Originally developed collaboratively by HP, Intel, Microsoft, Phoenix Technologies and Toshiba, ACPI is an open standard for BIOS that governs how much power is delivered to each peripheral device.

Advantages of UEFI

UEFI provides many significant enhancements over BIOS, including the following:

• Boot mode. Microsoft Windows users can run 32-bit UEFI or 64-bit UEFI, although experts recommend that the OS bit mode and the firmware bit mode should be the same to avoid communication issues during runtime.
• Drives. According to UEFI Forum, UEFI supports boot drives of 2.2 TB and higher capacities, including drives with theoretical capacity of 9.4 zettabytes. That far exceeds the maximum drive capacities currently available.
• Drivers. UEFI supports discrete drivers, whereas BIOS drive support is stored in read-only memory, which necessitates tuning it for compatibility when drives are swapped out or changes are made.
• Graphical user interface (GUI). UEFI enables new modules to be added to the GUI more easily, including device drivers for motherboard hardware and attached peripheral devices.
• Multiple OS support. Whereas BIOS allows a single boot loader, UEFI lets users install loaders for Debian-based Ubuntu and other Linux variants, along with Windows OS loaders, in the same EFI system partition.
• Programming. UEFI firmware is written predominantly in C language, which enables users to add or remove functions with less programming than BIOS, which is written in an assembler language, sometimes in combination with C.
• Security. Secure Boot is a UEFI protocol for Windows 8 or later Windows versions.
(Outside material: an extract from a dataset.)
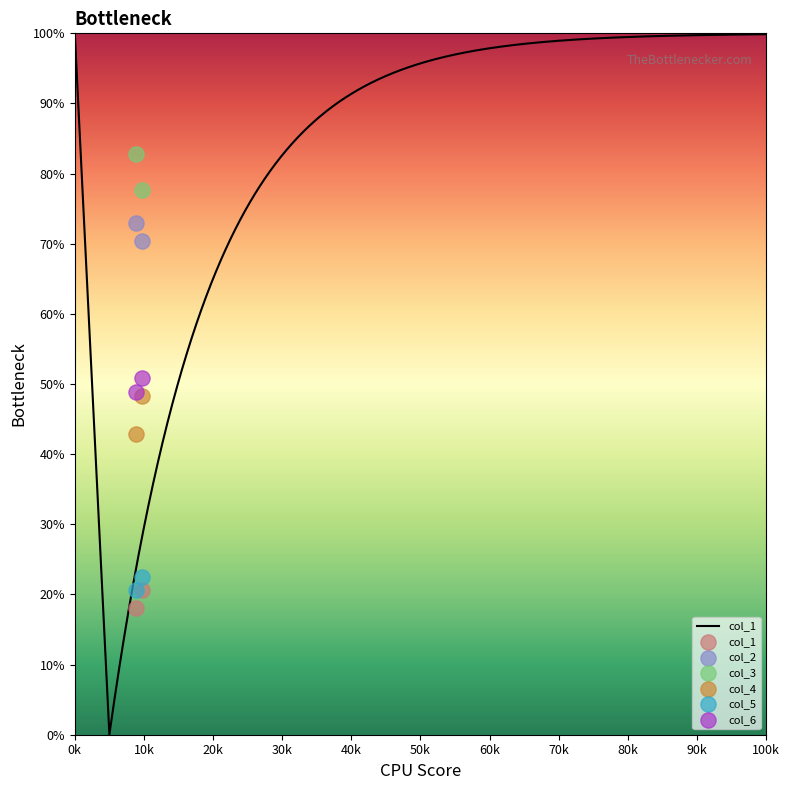

Which series has the largest Y range (max minus min)?

col_4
Secure Boot makes a system's firmware the root of trust to verify device and system integrity. The goal is to prevent hackers from installing rootkits in the time between bootup and handoff to the OS. Secure Boot also enables an authorized user to configure networks and troubleshoot issues remotely, something a BIOS administrator must be physically present to do.

As computer makers gradually move away from BIOS, they typically integrate UEFI firmware that runs with Compatibility Support Module (CSM) in modern devices. Although not intended as a long-term solution, CSM enables UEFI-based machines to launch in legacy BIOS mode to work with older Windows versions and other OSes. However, users may find it preferable to upgrade to the latest version of the OS to realize the value of UEFI.

UEFI disadvantages, or when to boot from BIOS

Software is always a target for threat actors, and UEFI is no exception. One such attack, dubbed TrickBot, surfaced in December 2020. TrickBot malware works by attempting to spy on device firmware, which could permit malicious actors to subvert the boot process and gain access to the OS.

The TrickBot episode came on the heels of 2018 findings by ESET Research, a Slovak outlet for the information security community, which claimed to have discovered a rootkit in the wild that potentially enabled hackers to surveil UEFI firmware and install malicious code.